TASK DIRECTIONS: Write out the model selection page again between "library(dplyr)" and "set.seed(1)", inclusive, changing "theme_classic" to "theme_minimal".

# PAGE start

Model selection

Day 7

Felix Nößler

Freie Universität Berlin @ Theoretical Ecology

January 19, 2024

Reproduce slides

library(dplyr)
library(ggplot2)
library(tidyr)
library(glmnetUtils)

## theme for ggplot
theme_set(theme_classic())
theme_update(text = element_text(size = 14))

## set seed for reproducibility (random numbers generation)
set.seed(1)

1 Overview

Model selection can be done by three different approaches:
- Information criteria
- Likelihood-ratio test
- Regularization
all of them use some sort of goodness-of-fit and penalize for model complexity

1.1 Principle of parsimony (Occam’s razor)

# PAGE end
# ENTRIES start

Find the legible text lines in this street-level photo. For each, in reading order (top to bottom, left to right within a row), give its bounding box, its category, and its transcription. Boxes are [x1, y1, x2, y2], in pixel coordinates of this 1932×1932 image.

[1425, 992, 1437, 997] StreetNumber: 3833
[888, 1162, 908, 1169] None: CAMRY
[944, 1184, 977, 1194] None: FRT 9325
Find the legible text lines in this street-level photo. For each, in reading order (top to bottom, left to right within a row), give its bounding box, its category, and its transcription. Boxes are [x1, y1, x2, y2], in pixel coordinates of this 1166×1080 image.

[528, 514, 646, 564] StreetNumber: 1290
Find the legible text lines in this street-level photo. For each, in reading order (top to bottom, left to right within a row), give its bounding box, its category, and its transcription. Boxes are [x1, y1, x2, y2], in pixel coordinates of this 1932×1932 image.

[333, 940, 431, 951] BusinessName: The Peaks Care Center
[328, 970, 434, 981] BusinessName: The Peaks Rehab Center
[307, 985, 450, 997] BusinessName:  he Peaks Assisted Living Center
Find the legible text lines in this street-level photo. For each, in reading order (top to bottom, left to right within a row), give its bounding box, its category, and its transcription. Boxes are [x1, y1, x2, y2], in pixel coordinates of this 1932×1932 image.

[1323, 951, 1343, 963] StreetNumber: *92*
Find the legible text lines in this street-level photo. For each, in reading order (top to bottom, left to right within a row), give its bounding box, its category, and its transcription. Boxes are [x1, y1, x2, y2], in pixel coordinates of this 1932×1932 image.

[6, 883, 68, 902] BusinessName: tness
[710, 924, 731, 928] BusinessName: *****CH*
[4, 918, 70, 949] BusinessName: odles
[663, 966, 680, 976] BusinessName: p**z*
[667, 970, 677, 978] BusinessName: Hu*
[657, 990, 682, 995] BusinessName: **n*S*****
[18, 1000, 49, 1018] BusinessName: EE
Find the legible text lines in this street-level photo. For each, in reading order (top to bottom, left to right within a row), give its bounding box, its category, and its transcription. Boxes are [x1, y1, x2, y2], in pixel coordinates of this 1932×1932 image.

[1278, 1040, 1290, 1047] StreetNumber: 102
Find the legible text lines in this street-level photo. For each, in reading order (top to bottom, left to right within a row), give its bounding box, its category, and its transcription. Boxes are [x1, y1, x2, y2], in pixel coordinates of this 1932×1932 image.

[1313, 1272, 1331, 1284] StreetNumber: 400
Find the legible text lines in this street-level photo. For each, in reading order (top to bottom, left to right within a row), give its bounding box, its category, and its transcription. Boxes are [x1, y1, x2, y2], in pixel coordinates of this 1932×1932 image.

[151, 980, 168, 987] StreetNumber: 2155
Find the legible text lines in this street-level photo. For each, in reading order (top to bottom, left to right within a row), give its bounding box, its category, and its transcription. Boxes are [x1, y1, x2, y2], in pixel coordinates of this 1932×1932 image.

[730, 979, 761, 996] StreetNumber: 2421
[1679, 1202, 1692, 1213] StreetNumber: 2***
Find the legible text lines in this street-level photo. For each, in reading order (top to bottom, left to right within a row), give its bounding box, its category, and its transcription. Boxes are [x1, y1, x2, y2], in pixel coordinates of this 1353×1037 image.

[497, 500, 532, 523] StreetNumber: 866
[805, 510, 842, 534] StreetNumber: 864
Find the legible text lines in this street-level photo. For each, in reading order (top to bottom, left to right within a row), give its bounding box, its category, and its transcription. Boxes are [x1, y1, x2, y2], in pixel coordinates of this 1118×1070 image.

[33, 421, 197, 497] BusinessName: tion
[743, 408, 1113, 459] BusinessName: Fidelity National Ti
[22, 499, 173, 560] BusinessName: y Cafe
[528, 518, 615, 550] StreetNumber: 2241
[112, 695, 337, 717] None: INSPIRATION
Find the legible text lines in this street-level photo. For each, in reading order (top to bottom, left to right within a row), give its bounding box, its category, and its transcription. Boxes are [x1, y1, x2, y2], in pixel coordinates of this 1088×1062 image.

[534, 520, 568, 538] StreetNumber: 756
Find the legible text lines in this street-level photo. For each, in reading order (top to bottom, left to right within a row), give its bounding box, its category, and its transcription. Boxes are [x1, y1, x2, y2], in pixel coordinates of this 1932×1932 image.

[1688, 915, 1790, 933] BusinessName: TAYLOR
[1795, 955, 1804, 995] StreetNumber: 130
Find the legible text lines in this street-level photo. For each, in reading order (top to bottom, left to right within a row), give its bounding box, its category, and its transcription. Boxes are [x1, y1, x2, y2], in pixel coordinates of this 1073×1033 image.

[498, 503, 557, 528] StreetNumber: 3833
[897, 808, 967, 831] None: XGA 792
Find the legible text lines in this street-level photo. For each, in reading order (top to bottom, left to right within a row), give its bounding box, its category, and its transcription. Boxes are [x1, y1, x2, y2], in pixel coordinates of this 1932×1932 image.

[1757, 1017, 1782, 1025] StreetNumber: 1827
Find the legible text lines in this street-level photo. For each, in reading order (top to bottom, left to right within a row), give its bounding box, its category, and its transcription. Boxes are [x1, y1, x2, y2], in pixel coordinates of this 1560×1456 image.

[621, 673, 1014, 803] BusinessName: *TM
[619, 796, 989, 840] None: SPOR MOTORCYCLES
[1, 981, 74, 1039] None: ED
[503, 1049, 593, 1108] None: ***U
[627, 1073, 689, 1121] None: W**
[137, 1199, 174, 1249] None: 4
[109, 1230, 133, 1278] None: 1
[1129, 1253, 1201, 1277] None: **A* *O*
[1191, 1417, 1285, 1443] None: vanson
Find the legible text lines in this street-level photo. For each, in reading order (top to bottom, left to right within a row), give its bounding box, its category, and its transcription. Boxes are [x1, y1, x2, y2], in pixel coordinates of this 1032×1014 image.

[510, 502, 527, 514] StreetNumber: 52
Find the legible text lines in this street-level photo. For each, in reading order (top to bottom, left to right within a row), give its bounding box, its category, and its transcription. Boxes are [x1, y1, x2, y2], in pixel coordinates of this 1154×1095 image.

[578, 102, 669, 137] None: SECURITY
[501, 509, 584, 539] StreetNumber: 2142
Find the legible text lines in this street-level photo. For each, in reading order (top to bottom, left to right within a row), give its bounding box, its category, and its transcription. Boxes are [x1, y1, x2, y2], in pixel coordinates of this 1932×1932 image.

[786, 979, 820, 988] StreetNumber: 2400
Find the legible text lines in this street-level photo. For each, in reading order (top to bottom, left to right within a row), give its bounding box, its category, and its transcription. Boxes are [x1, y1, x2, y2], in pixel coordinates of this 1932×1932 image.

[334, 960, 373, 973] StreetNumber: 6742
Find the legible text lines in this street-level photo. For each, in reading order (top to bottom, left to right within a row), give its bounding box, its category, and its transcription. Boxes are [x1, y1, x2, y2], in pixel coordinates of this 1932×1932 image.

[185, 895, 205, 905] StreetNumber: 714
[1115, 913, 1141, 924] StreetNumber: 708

# ENTRIES end

TASK SOLUTION:
library(dplyr)
library(ggplot2)
library(tidyr)
library(glmnetUtils)

## theme for ggplot
theme_set(theme_minimal())
theme_update(text = element_text(size = 14))

## set seed for reproducibility (random numbers generation)
set.seed(1)